Budd, Tillis, Hudson, other NC lawmakers call for expedited installation of Rev. Billy Graham bust in U.S. Capitol

Reps. Ted Budd and Richard Hudson as well as Sens. Thom Tillis and Richard Burr, have filed another resolution to expedite the installation of a statue honoring the late Rev. Billy Graham.

Traditionally, each state is authorized to designate “two statues of notable citizens for display in the United States Capitol” after approval from the Joint Committee on the Library.

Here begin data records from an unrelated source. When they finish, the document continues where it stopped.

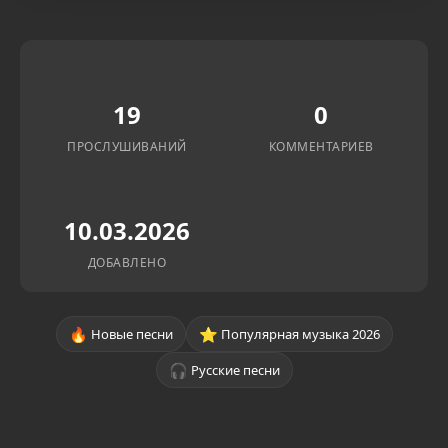
19
0
ПРОСЛУШИВАНИЙ
КОММЕНТАРИЕВ
10.03.2026
ДОБАВЛЕНО
🔥
⭐
Новые песни
Популярная музыка 2026
🎧
Русские песни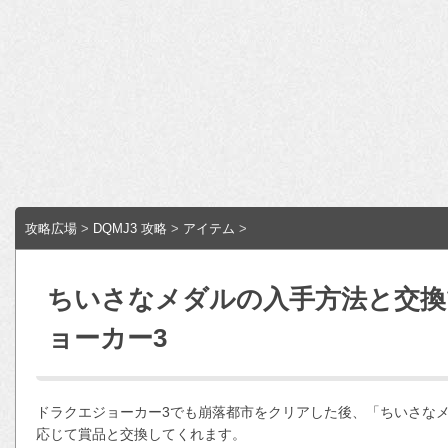
攻略広場
>
DQMJ3 攻略
>
アイテム
>
ちいさなメダルの入手方法と交換
ョーカー3
ドラクエジョーカー3でも崩落都市をクリアした後、「ちいさな
応じて賞品と交換してくれます。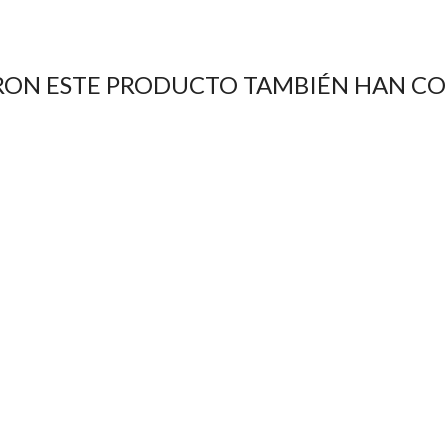
RON ESTE PRODUCTO TAMBIÉN HAN C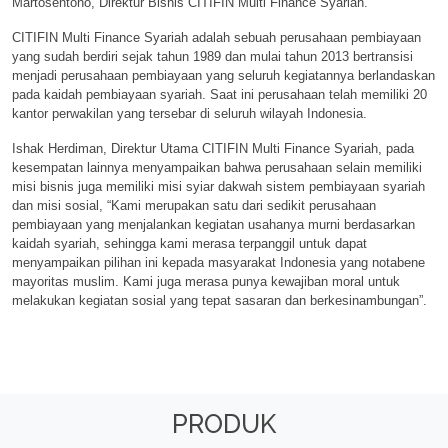
Martosentono, Direktur Bisnis CITIFIN Multi Finance Syariah.
CITIFIN Multi Finance Syariah adalah sebuah perusahaan pembiayaan
yang sudah berdiri sejak tahun 1989 dan mulai tahun 2013 bertransisi
menjadi perusahaan pembiayaan yang seluruh kegiatannya berlandaskan
pada kaidah pembiayaan syariah. Saat ini perusahaan telah memiliki 20
kantor perwakilan yang tersebar di seluruh wilayah Indonesia.
Ishak Herdiman, Direktur Utama CITIFIN Multi Finance Syariah, pada
kesempatan lainnya menyampaikan bahwa perusahaan selain memiliki
misi bisnis juga memiliki misi syiar dakwah sistem pembiayaan syariah
dan misi sosial, “Kami merupakan satu dari sedikit perusahaan
pembiayaan yang menjalankan kegiatan usahanya murni berdasarkan
kaidah syariah, sehingga kami merasa terpanggil untuk dapat
menyampaikan pilihan ini kepada masyarakat Indonesia yang notabene
mayoritas muslim. Kami juga merasa punya kewajiban moral untuk
melakukan kegiatan sosial yang tepat sasaran dan berkesinambungan”.
PRODUK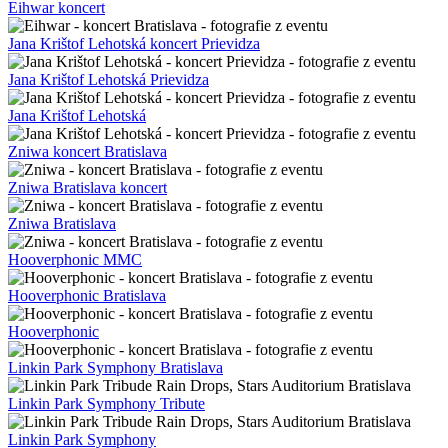
Eihwar koncert
Jana Krištof Lehotská koncert Prievidza
Jana Krištof Lehotská Prievidza
Jana Krištof Lehotská
Zniwa koncert Bratislava
Zniwa Bratislava koncert
Zniwa Bratislava
Hooverphonic MMC
Hooverphonic Bratislava
Hooverphonic
Linkin Park Symphony Bratislava
Linkin Park Symphony Tribute
Linkin Park Symphony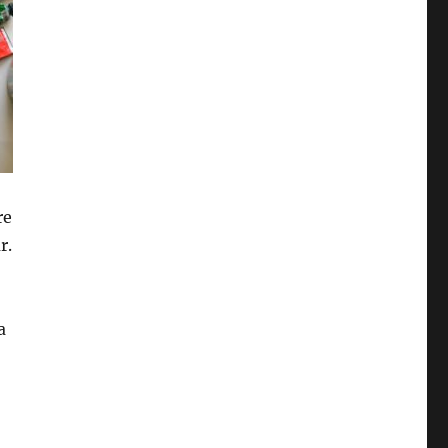
re
r.
a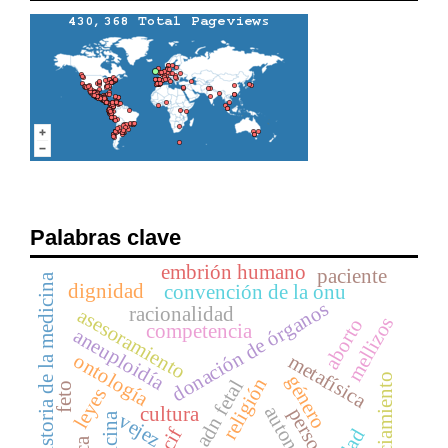
Palabras clave
embrión humano
paciente
historia de la medicina
dignidad
convención de la onu
donación de órganos
racionalidad
asesoramiento
mellizos
aborto
competencia
aneuploidía
ontología
metafísica
agenciamiento
género
religión
adn fetal
feto
leyes
autonomía
cultura
persona
vejez
cif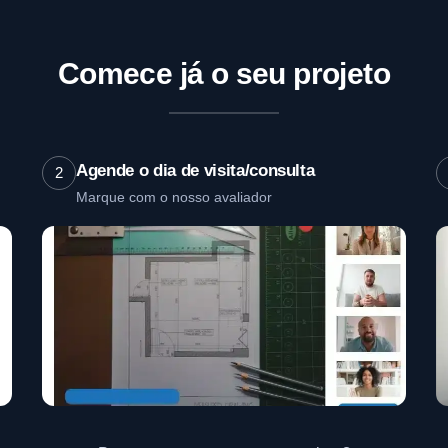
Comece já o seu projeto
Agende o dia de visita/consulta
2
Marque com o nosso avaliador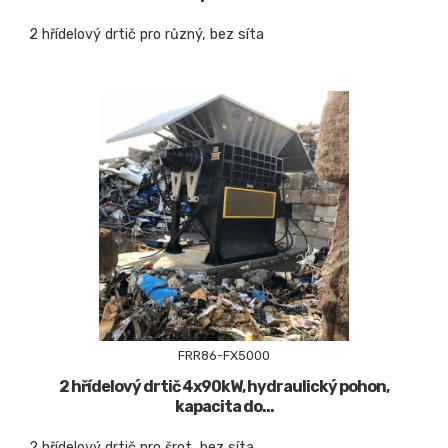
2 hřídelový drtič pro různý, bez síta
FRR86-FX5000
2 hřídelový drtič 4x90kW, hydraulický pohon,
kapacita do...
2 hřídelový drtič pro šrot, bez síta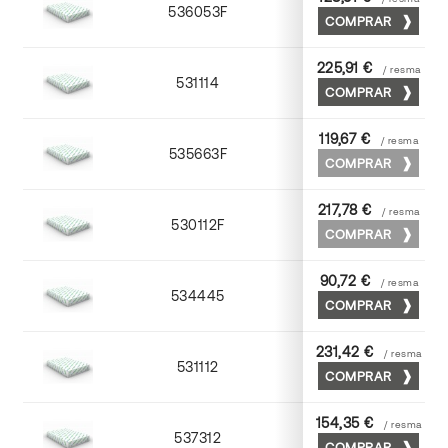
536053F
53 x 75
COMPRAR
225,91 €
/ resma
531114
72 x 102
COMPRAR
119,67 €
/ resma
535663F
63 x 88
COMPRAR
217,78 €
/ resma
530112F
72 x 102
COMPRAR
90,72 €
/ resma
534445
45 x 64
COMPRAR
231,42 €
/ resma
531112
72 x 102
COMPRAR
154,35 €
/ resma
537312
72 x 102
COMPRAR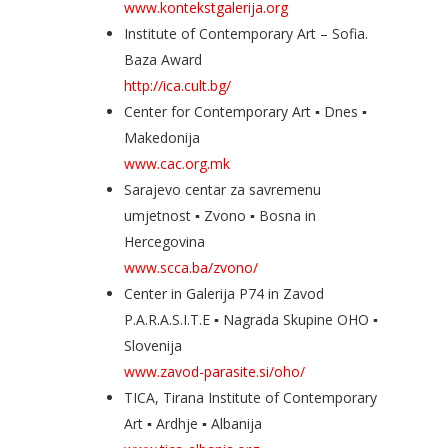
www.kontekstgalerija.org
Institute of Contemporary Art – Sofia.
Baza Award
http://ica.cult.bg/
Center for Contemporary Art ▪ Dnes ▪
Makedonija
www.cac.org.mk
Sarajevo centar za savremenu
umjetnost ▪ Zvono ▪ Bosna in
Hercegovina
www.scca.ba/zvono/
Center in Galerija P74 in Zavod
P.A.R.A.S.I.T.E ▪ Nagrada Skupine OHO ▪
Slovenija
www.zavod-parasite.si/oho/
TICA, Tirana Institute of Contemporary
Art ▪ Ardhje ▪ Albanija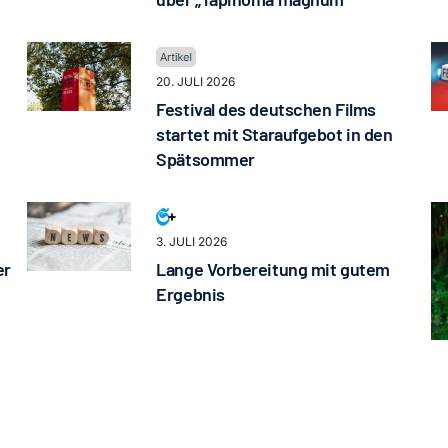
20. JULI 2026
Festival des deutschen Films
startet mit Staraufgebot in den
Spätsommer
3. JULI 2026
er
Lange Vorbereitung mit gutem
Ergebnis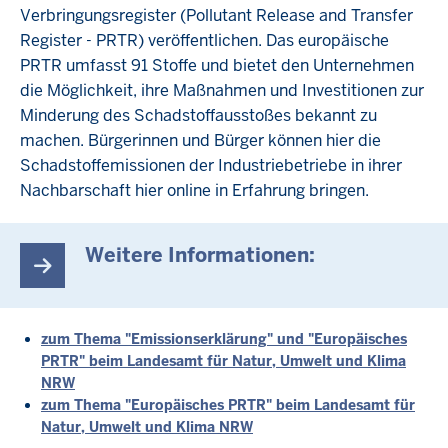
Verbringungsregister (Pollutant Release and Transfer
Register - PRTR) veröffentlichen. Das europäische
PRTR umfasst 91 Stoffe und bietet den Unternehmen
die Möglichkeit, ihre Maßnahmen und Investitionen zur
Minderung des Schadstoffausstoßes bekannt zu
machen. Bürgerinnen und Bürger können hier die
Schadstoffemissionen der Industriebetriebe in ihrer
Nachbarschaft hier online in Erfahrung bringen.
Weitere Informationen:
zum Thema "Emissionserklärung" und "Europäisches
PRTR" beim Landesamt für Natur, Umwelt und Klima
NRW
zum Thema "Europäisches PRTR" beim Landesamt für
Natur, Umwelt und Klima NRW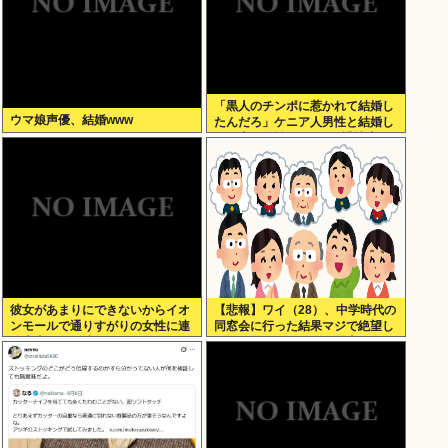
「黒人のチンポに惹かれて結婚し
ウマ娘声優、結婚www
たんだろ」ケニア人男性と結婚し
た日本人女性（31）に”誹謗中
傷”殺到
彼女があまりにできないからイオ
【悲報】ワイ（28）、中学時代の
ンモールで通りすがりの女性に連
同窓会に行った結果マジで絶望し
絡先書いた紙渡すよ
てしまう・・・・・・理由がこち
ら・・・・・・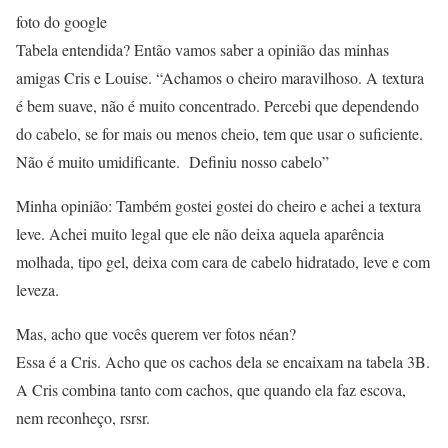
foto do google
Tabela entendida? Então vamos saber a opinião das minhas
amigas Cris e Louise. “Achamos o cheiro maravilhoso. A textura
é bem suave, não é muito concentrado. Percebi que dependendo
do cabelo, se for mais ou menos cheio, tem que usar o suficiente.
Não é muito umidificante. Definiu nosso cabelo”
Minha opinião: Também gostei gostei do cheiro e achei a textura
leve. Achei muito legal que ele não deixa aquela aparência
molhada, tipo gel, deixa com cara de cabelo hidratado, leve e com
leveza.
Mas, acho que vocês querem ver fotos néan?
Essa é a Cris. Acho que os cachos dela se encaixam na tabela 3B.
A Cris combina tanto com cachos, que quando ela faz escova,
nem reconheço, rsrsr.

In October 2015, the North Carolina General Assembly requested the JCL approve the replacement of the statue of Charles Brantley Aycock with the Rev. William Franklin “Billy” Graham, Jr., a nationally known evangelist from Charlotte. Graham was born in November 1918, and died at the age of 99 in February 2018. In 2020, the North Carolina General Assembly sent designs of the statue to the JCL.

Graham was also a spiritual adviser to every U.S. president, beginning with former President Harry Truman’s tenure until President Barack Obama’s.

Budd first filed such a resolution this summer after voting against a bill calling for the removal of certain statues and busts, such as those honoring Confederates, from display in the Capitol. His latest resolution leaves just two steps left in the 10-step process. The resolution calls for the JCL to approve or deny the design and bust within 30 days.

“The legacy of Rev. Billy Graham is based on his simple message of forgiveness based on John 3:16,” Budd said. “His lifelong commitment to preaching the Gospel, his fight for civil rights, his opposition to communism and the spiritual guidance provided hope to hundreds of millions. He was the first private citizen from North Carolina to lie in honor in the United States Capitol and his likeness should stand right outside the House chamber forever. After years of bureaucratic delay, it’s time to get this done.”

Tillis said Graham was a beloved figure and dedicated servant who made a profound impact on North Carolina and the world, and he can think of no better figure suited to represent the state.

Budd, Tillis, Burr and Hudson were joined in the measure by Reps. Greg Murphy, Dan Bishop, David Rouzer and Madison Cawthorn.